Older people in Ireland contribute more than other cohorts to our local communities, but are left in the dark when it comes to decisions about their welfare. That’s according to Active Retirement Ireland, who today (25.04.2018) launched a research report on older people’s participation in Older People’s Councils (OPCs) and Public Participation Networks (PPNs). The launch took place at the organisation’s AGM in Ennistymon, Co. Clare.
Speaking at the launch, Maureen Kavanagh, CEO of Active Retirement Ireland, said: “The report published today clearly shows that while older people are viewed as participants in society, they are not taken seriously as partners who can contribute to decision making processes at local authority level.”
“We spoke with older people the length and breadth of the country, and we heard the same story everywhere. Local authorities are happy to have older people’s groups at the heart of every community, adding vibrancy and life to rural and urban areas; but when it comes to planning and development, and the decisions that directly affect older people, they are not consulted,” Ms. Kavanagh said.
Economic contribution of older people
The research, carried out between autumn 2017 and spring 2018, involved surveying Active Retirement members in all parts of Ireland about their involvement with these local statutory bodies. The research shows that older people’s involvement in local structures are saving local authorities thousands of euro – in the report, the small number of respondents contributed a total of 255.2 hours per month engaging with local authorities, making the value of the report respondent’s contribution to local structures just under €30,000 per annum, with little return in the shape of engaged participation in the decision-making process. The report showed that the perceptions of respondents is that their involvement is overwhelmingly at the level of attending meetings and receiving information, but having little influence.

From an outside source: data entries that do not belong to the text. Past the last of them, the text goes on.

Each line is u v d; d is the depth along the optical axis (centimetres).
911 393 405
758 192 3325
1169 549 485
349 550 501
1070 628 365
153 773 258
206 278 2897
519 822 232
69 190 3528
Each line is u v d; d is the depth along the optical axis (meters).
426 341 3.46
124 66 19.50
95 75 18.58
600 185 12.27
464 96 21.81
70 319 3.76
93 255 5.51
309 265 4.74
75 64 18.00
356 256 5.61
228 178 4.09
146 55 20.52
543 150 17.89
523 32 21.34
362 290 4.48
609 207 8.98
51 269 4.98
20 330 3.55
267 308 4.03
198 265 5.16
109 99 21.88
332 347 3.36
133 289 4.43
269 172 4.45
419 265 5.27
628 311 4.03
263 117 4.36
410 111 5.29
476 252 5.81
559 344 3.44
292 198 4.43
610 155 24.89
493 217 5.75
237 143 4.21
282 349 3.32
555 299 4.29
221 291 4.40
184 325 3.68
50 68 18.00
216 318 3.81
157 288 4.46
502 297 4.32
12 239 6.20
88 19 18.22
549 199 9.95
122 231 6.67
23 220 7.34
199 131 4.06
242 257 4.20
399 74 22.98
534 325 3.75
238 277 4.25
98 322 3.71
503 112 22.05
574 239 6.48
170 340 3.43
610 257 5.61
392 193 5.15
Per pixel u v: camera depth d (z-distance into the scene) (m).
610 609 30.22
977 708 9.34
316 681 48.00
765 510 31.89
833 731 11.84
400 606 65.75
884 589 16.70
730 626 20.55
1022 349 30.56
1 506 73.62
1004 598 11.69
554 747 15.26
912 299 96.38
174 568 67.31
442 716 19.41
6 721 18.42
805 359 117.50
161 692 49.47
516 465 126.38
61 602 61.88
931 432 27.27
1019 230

Commenting further, Ms Kavanagh said: “The Council of Europe’s Code of Practice for Civil Participation ranges from information and participation right the way up as far as partnership. This report starkly shows that, in Ireland, older people are seen simply as participants and not as partners.”
“The local Active Retirement Associations throughout Ireland will continue to raise awareness among our members of how the local authority structure function and how each of our members can get involved, and raise capacity among our members to ensure their voices are heard when decisions are being made.
“However, the report clearly shows that decision-makers in these communities are happy to keep older people involved in the delivery of services, but away from the planning and development decisions that affect them most. We’re calling on local authorities to ensure that improved policy-making processes are implemented to facilitate input at all stages of the policy-making cycle.” Concluded Ms. Kavanagh.